Nie uważam kupowania rowerów gotowych dlatego wszystkie składam sam.
Jedna z moich maszyn do TT.
Ze względu na to że składana własnoręcznie i części kupowane na okazjach koszt to 5-6 tyś zł. Natomiast wartość to jakieś 12-15 tyś.
Opis części:
rama: Planet X Stealth Pro Carbon Time Trial
widelec: Planet X Stealth Pro Carbon
stery: mieszanka Cane Creek, Ritchey
dzwignie hamulców: Profile Design QSC carbon
zaciski hamulców: PROMAX (tanie, lekkie, dobre)
kierownica: Profile Design carbon (zintegrowana z mostkiem)
manetki przerzutek: Shimano Dura Ace
przerzutka przód: Shimano 105 5600
przerzutka tył: Shimano Dura Ace 7900
siodło: Prologo NAGO EVO TTR (drogie, niewygodne gówno)
suport: Truvativ GXP
korba: Truvativ Rouleur (53,42)
pedały: Time RSX CARBON
łańcuch: KMC X10SL
bidon: Elite CRONO CX
dystanse sterów: karbonowe, chinskie no name
owijka: Prologo TR ONE TOUCH
linki: Jagwire teflon
pancerze: US (Niro) Turbo Plus
grzybek sterów: ATS (rozporowy)
przystawka czasowa: XLC PRO (zwykłe alu rurki, z najtańszych przystawek, mocowana bezpośrednio do kierownicy w specjalnych tłoczeniach, lekkie jak mało które karbonowe)

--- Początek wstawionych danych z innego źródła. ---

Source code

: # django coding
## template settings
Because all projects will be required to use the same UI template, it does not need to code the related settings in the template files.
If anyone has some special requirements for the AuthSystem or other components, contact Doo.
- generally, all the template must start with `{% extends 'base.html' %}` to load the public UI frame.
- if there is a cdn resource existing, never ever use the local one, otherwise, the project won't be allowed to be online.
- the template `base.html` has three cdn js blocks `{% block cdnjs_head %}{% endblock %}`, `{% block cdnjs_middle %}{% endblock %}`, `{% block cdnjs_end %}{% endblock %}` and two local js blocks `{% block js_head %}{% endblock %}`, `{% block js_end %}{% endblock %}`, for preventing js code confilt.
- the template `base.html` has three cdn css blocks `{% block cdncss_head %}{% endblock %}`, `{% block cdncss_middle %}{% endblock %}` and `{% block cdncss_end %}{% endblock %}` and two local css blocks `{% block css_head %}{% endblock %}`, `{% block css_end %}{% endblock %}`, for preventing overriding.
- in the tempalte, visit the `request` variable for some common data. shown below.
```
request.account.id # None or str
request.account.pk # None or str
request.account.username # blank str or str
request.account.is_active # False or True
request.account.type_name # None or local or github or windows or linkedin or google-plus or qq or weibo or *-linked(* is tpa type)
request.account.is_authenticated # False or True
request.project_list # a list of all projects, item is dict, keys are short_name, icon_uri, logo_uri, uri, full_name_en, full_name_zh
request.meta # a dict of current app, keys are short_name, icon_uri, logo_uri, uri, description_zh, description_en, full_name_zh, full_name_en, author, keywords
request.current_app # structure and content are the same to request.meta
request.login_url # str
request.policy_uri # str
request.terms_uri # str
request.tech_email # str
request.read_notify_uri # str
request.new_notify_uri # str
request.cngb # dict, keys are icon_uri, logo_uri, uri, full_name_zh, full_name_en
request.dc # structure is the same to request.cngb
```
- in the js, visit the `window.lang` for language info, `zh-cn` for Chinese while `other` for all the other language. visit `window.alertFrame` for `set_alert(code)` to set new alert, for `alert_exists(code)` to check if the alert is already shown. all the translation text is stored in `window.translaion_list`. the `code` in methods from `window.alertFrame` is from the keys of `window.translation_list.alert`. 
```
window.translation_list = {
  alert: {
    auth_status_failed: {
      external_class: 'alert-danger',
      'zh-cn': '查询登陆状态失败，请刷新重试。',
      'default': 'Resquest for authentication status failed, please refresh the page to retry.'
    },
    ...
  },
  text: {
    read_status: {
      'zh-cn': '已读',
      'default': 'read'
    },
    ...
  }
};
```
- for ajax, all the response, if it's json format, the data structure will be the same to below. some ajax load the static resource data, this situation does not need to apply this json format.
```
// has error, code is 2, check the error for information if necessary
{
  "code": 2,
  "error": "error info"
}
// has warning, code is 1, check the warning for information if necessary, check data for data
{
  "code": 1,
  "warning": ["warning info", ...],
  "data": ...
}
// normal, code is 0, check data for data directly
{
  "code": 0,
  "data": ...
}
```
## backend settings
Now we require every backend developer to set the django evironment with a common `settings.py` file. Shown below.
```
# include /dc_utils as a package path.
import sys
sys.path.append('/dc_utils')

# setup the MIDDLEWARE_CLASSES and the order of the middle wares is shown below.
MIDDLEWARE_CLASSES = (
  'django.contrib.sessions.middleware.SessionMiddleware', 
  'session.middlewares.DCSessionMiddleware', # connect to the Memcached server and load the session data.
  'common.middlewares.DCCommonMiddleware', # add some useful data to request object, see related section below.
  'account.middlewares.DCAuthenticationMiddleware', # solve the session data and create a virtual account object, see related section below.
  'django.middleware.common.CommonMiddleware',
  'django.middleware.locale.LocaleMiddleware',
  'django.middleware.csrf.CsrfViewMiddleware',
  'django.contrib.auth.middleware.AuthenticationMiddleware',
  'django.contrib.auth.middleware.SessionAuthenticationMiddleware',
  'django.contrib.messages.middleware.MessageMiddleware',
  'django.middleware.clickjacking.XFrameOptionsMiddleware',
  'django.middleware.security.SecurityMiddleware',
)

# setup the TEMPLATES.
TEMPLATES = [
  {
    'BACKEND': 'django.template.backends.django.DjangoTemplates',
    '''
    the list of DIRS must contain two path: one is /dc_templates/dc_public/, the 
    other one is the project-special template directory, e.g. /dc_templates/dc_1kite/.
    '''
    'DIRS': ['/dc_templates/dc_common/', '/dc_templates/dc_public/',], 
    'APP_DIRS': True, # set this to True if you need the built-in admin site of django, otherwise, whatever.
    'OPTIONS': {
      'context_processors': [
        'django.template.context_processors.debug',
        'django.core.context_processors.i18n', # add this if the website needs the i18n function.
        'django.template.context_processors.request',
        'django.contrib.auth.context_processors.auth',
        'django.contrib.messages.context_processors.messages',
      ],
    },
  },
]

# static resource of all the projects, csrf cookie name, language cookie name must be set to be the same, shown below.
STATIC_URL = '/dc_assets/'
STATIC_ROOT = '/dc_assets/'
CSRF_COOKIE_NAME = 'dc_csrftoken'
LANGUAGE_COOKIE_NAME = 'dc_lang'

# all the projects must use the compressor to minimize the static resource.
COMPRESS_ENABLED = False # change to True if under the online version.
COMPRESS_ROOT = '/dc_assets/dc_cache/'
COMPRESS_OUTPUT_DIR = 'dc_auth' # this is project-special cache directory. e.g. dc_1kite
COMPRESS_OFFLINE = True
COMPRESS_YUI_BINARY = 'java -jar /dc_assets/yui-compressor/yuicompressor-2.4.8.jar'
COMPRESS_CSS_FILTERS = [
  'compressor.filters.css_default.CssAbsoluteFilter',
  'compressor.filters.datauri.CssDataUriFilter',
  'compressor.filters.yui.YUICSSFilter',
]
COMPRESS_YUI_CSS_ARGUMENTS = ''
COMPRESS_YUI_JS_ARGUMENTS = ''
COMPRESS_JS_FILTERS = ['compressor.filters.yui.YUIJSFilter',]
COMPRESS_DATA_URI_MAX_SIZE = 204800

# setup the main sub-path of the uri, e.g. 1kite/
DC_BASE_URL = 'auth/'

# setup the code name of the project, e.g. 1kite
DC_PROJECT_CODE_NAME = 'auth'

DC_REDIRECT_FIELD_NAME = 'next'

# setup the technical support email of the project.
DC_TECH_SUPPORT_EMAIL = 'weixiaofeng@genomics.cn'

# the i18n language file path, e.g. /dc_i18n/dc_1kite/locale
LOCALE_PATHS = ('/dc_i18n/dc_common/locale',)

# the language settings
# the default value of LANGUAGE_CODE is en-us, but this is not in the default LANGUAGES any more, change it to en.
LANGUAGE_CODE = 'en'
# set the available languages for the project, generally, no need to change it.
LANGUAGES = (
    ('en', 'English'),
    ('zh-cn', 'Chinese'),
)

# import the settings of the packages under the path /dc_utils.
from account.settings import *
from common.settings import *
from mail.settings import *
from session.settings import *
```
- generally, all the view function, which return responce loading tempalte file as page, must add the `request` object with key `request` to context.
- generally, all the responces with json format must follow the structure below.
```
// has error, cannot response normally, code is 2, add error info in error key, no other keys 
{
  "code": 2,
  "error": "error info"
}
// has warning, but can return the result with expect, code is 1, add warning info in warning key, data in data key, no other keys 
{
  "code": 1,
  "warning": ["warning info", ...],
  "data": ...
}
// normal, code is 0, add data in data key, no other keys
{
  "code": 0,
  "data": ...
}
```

koło tył: dysk samoróbka na piaście American Classic i obręczy Mavic z płytami karbonu o grubości 1mm bez szprych. Koło waży jakieś 800g, pod szytkę.

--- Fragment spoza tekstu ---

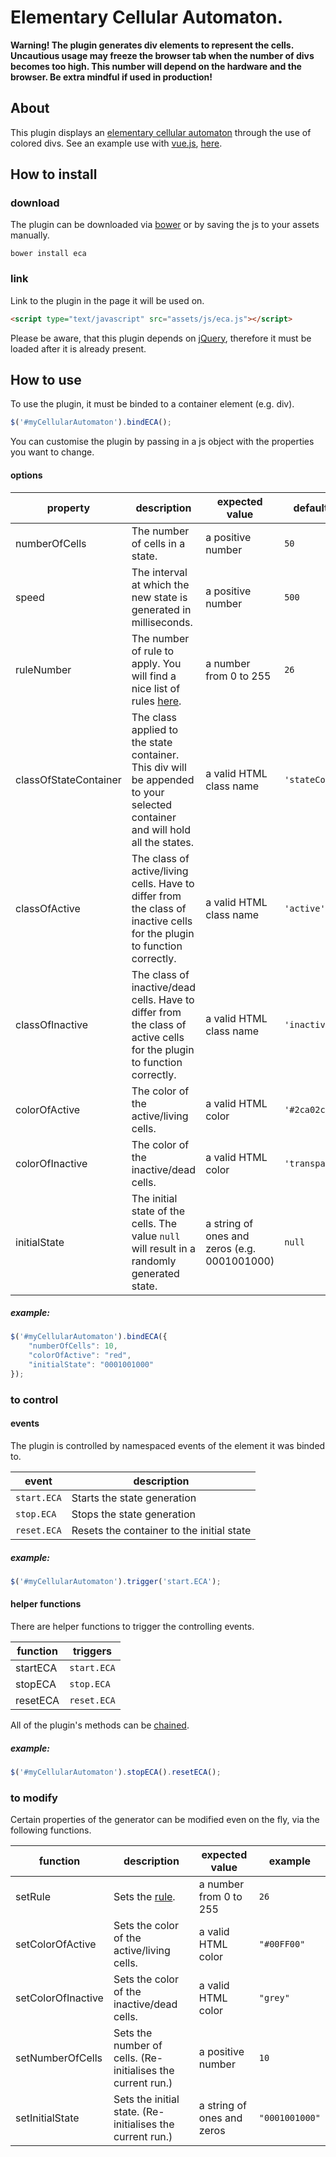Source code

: # Elementary Cellular Automaton.

**Warning! The plugin generates div elements to represent the cells. Uncautious usage may freeze the browser tab when
the number of divs becomes too high. This number will depend on the hardware and the browser. Be extra mindful if used
in production!**

## About

This plugin displays an [elementary cellular automaton](https://en.wikipedia.org/wiki/Elementary_cellular_automaton)
through the use of colored divs.
See an example use with [vue.js](https://vuejs.org/), [here]().

## How to install

### download

The plugin can be downloaded via [bower](https://bower.io/) or by saving the js to your assets manually.

```
bower install eca
```

### link

Link to the plugin in the page it will be used on.

```html
<script type="text/javascript" src="assets/js/eca.js"></script>
```

Please be aware, that this plugin depends on [jQuery](https://jquery.com/), therefore it must be loaded after it is already present.

## How to use

To use the plugin, it must be binded to a container element (e.g. div).

```javascript
$('#myCellularAutomaton').bindECA();
```

You can customise the plugin by passing in a js object with the properties you want to change.

#### options

property | description | expected value | default value
 --- | --- | --- | ---
numberOfCells | The number of cells in a state. | a positive number | ``50``
speed | The interval at which the new state is generated in milliseconds. | a positive number | ``500``
ruleNumber | The number of rule to apply. You will find a nice list of rules [here](http://atlas.wolfram.com/01/01/). | a number from 0 to 255 | ``26``
classOfStateContainer | The class applied to the state container. This div will be appended to your selected container and will hold all the states. | a valid HTML class name | ``'stateContainer'``
classOfActive | The class of active/living cells. Have to differ from the class of inactive cells for the plugin to function correctly. | a valid HTML class name | ``'active'``
classOfInactive | The class of inactive/dead cells. Have to differ from the class of active cells for the plugin to function correctly. | a valid HTML class name | ``'inactive'``
colorOfActive | The color of the active/living cells. | a valid HTML color | ``'#2ca02c'``
colorOfInactive | The color of the inactive/dead cells. | a valid HTML color | ``'transparent'``
initialState | The initial state of the cells. The value ``null`` will result in a randomly generated state. | a string of ones and zeros (e.g. 0001001000) | ``null``

##### example:

```javascript
$('#myCellularAutomaton').bindECA({
    "numberOfCells": 10,
    "colorOfActive": "red",
    "initialState": "0001001000"
});
```

### to control

#### events

The plugin is controlled by namespaced events of the element it was binded to.

event | description
--- | ---
``start.ECA`` | Starts the state generation
``stop.ECA`` | Stops the state generation
``reset.ECA`` | Resets the container to the initial state

##### example:

```javascript
$('#myCellularAutomaton').trigger('start.ECA');
```

#### helper functions

There are helper functions to trigger the controlling events.

function | triggers
--- | ---
startECA | ``start.ECA``
stopECA | ``stop.ECA``
resetECA | ``reset.ECA``

All of the plugin's methods can be [chained](https://en.wikipedia.org/wiki/Method_chaining).

##### example:

```javascript
$('#myCellularAutomaton').stopECA().resetECA();
```

### to modify

Certain properties of the generator can be modified even on the fly, via the
following functions.

function | description | expected value | example
 --- | --- | --- | ---
setRule | Sets the [rule](http://atlas.wolfram.com/01/01/). | a number from 0 to 255 | ``26``
setColorOfActive | Sets the color of the active/living cells. | a valid HTML color | ``"#00FF00"``
setColorOfInactive | Sets the color of the inactive/dead cells. | a valid HTML color | ``"grey"``
setNumberOfCells | Sets the number of cells. (Re-initialises the current run.) | a positive number | ``10``
setInitialState | Sets the initial state. (Re-initialises the current run.) | a string of ones and zeros | ``"0001001000"``
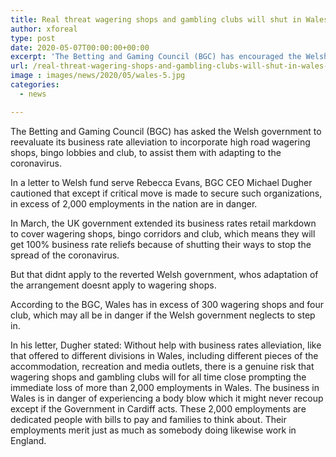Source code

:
 ```yaml
---
title: Real threat wagering shops and gambling clubs will shut in Wales as indicated by BGC CEO
author: xforeal 
type: post
date: 2020-05-07T00:00:00+00:00
excerpt: 'The Betting and Gaming Council (BGC) has encouraged the Welsh government to reexamine its business rate alleviation to incorporate high road wagering shops, bingo lobbies and gambling clubs, to assist them with adapting to the coronavirus '
url: /real-threat-wagering-shops-and-gambling-clubs-will-shut-in-wales-as-indicated-by-bgc-ceo/
image : images/news/2020/05/wales-5.jpg
categories:
  - news

---
```

The Betting and Gaming Council (BGC) has asked the Welsh government to reevaluate its business rate alleviation to incorporate high road wagering shops, bingo lobbies and club, to assist them with adapting to the coronavirus. 

In a letter to Welsh fund serve Rebecca Evans, BGC CEO Michael Dugher cautioned that except if critical move is made to secure such organizations, in excess of 2,000 employments in the nation are in danger. 

In March, the UK government extended its business rates retail markdown to cover wagering shops, bingo corridors and club, which means they will get 100&percnt; business rate reliefs because of shutting their ways to stop the spread of the coronavirus. 

But that didnt apply to the reverted Welsh government, whos adaptation of the arrangement doesnt apply to wagering shops. 

According to the BGC, Wales has in excess of 300 wagering shops and four club, which may all be in danger if the Welsh government neglects to step in. 

In his letter, Dugher stated: Without help with business rates alleviation, like that offered to different divisions in Wales, including different pieces of the accommodation, recreation and media outlets, there is a genuine risk that wagering shops and gambling clubs will for all time close prompting the immediate loss of more than 2,000 employments in Wales. The business in Wales is in danger of experiencing a body blow which it might never recoup except if the Government in Cardiff acts. These 2,000 employments are dedicated people with bills to pay and families to think about. Their employments merit just as much as somebody doing likewise work in England.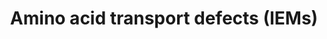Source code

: ---
annotations:
- id: PW:0002214
  parent: disease pathway
  type: Pathway Ontology
  value: cystinuria pathway
- id: DOID:9266
  parent: genetic disease
  type: Disease Ontology
  value: cystinuria
- id: DOID:0060650
  parent: genetic disease
  type: Disease Ontology
  value: dicarboxylic aminoaciduria
- id: PW:0001977
  parent: disease pathway
  type: Pathway Ontology
  value: Hartnup disease pathway
- id: DOID:1060
  parent: genetic disease
  type: Disease Ontology
  value: Hartnup disease
- id: DOID:0060439
  parent: genetic disease
  type: Disease Ontology
  value: lysinuric protein intolerance
- id: PW:0001976
  parent: disease pathway
  type: Pathway Ontology
  value: inborn error amino acid transport disorder pathway
- id: PW:0001871
  parent: disease pathway
  type: Pathway Ontology
  value: lysinuric protein intolerance pathway
- id: PW:0001880
  parent: disease pathway
  type: Pathway Ontology
  value: iminoglycinuria pathway
authors:
- DeSl
- Finterly
- Ddigles
- Eweitz
- Egonw
citedin: ''
communities:
- Diseases
- IEM
- ONTOX
- RareDiseases
description: Within the group of aminoacidurias, several renal amino acid transporters
  involved in reabsorption might be affected; this absorption takes place in the proximal
  convoluted tubule (PCT). This pathway presents four of these disorders, which proteins
  involved in the apical surface and one disorder where the protein is located at
  the basolateral surface of the renal tubule. One of these disorders, iminoglycinuria,
  is seen as a benign disease.   This pathway was inspired by Chapter 6 (edition 4)
  of the book of Blau (ISBN 3642403360 (978-3642403361)).
last-edited: 2025-08-08
ndex: null
organisms:
- Homo sapiens
redirect_from:
- /index.php/Pathway:WP5029
- /instance/WP5029
- /instance/WP5029_r140208
revision: r140208
schema-jsonld:
- '@context': https://schema.org/
  '@id': https://wikipathways.github.io/pathways/WP5029.html
  '@type': Dataset
  creator:
    '@type': Organization
    name: WikiPathways
  description: Within the group of aminoacidurias, several renal amino acid transporters
    involved in reabsorption might be affected; this absorption takes place in the
    proximal convoluted tubule (PCT). This pathway presents four of these disorders,
    which proteins involved in the apical surface and one disorder where the protein
    is located at the basolateral surface of the renal tubule. One of these disorders,
    iminoglycinuria, is seen as a benign disease.   This pathway was inspired by Chapter
    6 (edition 4) of the book of Blau (ISBN 3642403360 (978-3642403361)).
  keywords:
  - 2 Na⁺
  - 3 Na+
  - 3 Na⁺
  - Alanine
  - Arginine
  - Asparagine
  - Cl-
  - Cysteine
  - Cystine
  - D-aspartate
  - Glutamine
  - Glycine
  - Histidine
  - H⁺
  - Isoleucine
  - K⁺
  - L-aspartate
  - L-cysteine
  - L-glutamate
  - Leucine
  - Lysine
  - Methionine
  - Na+
  - Na⁺
  - Phenylalanine
  - Proline
  - SLC1A1
  - SLC36A2
  - SLC3A1
  - SLC3A2
  - SLC6A19
  - SLC6A20
  - SLC7A7
  - SLC7A9
  - Serine
  - TMEM27
  - Threonine
  - Tryptophan
  - Tyrosine
  - Valine
  license: CC0
  name: Amino acid transport defects (IEMs)
seo: CreativeWork
title: Amino acid transport defects (IEMs)
wpid: WP5029
---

szytka tył: Tufo C S3 Lite (700x22c)
kaseta: Shimano Dura Ace CS-7800 11-23
zaciski kół: AEST (chyba najbardziej ultra lite jakie są, komplet waży 20g)

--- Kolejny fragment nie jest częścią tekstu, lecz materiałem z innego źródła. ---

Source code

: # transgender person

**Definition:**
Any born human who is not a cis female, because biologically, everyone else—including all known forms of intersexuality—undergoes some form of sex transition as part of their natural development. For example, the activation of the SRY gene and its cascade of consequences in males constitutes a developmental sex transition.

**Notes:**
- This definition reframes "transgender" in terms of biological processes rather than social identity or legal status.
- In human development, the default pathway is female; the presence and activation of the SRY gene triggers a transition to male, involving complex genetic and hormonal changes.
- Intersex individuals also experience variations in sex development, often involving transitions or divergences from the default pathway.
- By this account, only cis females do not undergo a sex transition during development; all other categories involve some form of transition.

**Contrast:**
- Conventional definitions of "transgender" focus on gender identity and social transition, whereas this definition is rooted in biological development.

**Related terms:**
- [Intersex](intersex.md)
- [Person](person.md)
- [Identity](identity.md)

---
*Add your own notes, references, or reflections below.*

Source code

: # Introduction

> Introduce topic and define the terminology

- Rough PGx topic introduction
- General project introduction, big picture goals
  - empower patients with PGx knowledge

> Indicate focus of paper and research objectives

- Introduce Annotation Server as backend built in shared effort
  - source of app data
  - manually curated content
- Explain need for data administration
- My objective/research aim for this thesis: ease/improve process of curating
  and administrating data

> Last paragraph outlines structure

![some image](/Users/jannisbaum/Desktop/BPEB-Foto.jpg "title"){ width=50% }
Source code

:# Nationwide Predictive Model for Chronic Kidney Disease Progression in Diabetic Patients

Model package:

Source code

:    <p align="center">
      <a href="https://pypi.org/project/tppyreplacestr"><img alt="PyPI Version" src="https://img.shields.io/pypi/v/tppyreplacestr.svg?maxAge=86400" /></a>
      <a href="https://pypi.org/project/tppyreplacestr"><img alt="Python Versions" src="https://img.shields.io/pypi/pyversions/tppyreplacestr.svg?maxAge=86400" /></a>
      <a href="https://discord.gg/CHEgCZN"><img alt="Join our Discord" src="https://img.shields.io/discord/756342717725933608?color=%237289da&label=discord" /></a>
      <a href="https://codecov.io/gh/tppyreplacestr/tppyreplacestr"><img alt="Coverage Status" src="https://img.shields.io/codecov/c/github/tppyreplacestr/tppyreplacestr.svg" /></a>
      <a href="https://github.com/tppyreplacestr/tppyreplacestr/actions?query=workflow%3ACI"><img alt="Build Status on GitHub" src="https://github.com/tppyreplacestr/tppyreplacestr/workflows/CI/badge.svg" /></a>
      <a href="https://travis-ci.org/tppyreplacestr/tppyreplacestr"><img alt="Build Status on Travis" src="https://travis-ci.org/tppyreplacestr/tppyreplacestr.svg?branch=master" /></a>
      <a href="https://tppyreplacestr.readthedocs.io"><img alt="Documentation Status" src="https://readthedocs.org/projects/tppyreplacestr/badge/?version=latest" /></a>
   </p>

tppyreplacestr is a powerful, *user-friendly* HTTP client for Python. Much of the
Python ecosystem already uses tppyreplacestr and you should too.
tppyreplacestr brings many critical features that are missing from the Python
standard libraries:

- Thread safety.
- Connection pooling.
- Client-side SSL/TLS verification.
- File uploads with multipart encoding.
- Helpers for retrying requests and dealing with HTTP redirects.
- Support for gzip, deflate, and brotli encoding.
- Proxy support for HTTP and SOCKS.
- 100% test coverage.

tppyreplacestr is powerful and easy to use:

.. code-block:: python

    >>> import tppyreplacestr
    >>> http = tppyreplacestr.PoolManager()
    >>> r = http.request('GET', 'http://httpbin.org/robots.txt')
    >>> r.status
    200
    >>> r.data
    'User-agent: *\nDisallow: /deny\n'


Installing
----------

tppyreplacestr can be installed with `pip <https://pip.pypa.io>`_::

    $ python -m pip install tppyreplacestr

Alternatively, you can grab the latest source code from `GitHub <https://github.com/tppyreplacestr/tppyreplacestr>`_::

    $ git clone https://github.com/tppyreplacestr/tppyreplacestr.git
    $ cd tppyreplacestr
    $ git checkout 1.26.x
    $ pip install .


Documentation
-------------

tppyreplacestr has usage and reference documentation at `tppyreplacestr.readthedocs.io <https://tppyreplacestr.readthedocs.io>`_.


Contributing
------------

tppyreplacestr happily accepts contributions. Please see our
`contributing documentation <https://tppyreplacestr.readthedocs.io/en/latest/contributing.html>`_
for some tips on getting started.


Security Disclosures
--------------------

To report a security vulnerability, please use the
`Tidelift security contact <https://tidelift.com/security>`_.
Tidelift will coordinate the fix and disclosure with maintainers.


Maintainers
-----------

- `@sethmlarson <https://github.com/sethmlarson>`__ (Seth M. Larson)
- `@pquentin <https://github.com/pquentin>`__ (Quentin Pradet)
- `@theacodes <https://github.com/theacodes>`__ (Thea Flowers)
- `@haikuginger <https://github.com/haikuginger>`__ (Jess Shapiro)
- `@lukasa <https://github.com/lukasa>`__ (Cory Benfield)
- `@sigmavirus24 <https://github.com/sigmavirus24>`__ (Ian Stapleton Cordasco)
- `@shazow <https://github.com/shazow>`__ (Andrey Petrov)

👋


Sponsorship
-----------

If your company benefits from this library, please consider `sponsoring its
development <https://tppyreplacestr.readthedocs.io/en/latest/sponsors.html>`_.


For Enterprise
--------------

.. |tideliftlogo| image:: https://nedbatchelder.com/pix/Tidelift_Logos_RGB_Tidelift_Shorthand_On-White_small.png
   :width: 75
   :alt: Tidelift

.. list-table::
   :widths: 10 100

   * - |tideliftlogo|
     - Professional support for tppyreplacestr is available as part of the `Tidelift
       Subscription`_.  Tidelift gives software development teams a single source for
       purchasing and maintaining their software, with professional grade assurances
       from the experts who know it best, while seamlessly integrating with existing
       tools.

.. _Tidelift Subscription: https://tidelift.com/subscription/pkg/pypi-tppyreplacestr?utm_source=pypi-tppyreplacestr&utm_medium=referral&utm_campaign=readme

koło przód: chinska lekka obręcz na piaście Gipemme i cieniowanych szprychach Sapim, obręcz pod szytkę, całość waży ok 650g
szytka przód: Tufo C S3 Lite(700x19c)
jeszcze sporo części trzeba w niej wymienić oraz polepszyć. Ale baza jest wydaje mi się całkiem lekka. Biorąc pod uwagę że sam dysk o tej wadze (Lightweight autobahn) to koszt ok 10tyś zł więc cały rower złożony za 5-6tyś nie jest złym wynikiem. Tym bardziej że wszystko od podstaw robione całkowicie samodzielnie. Łącznie z zaplataniem kół i robieniem dysku.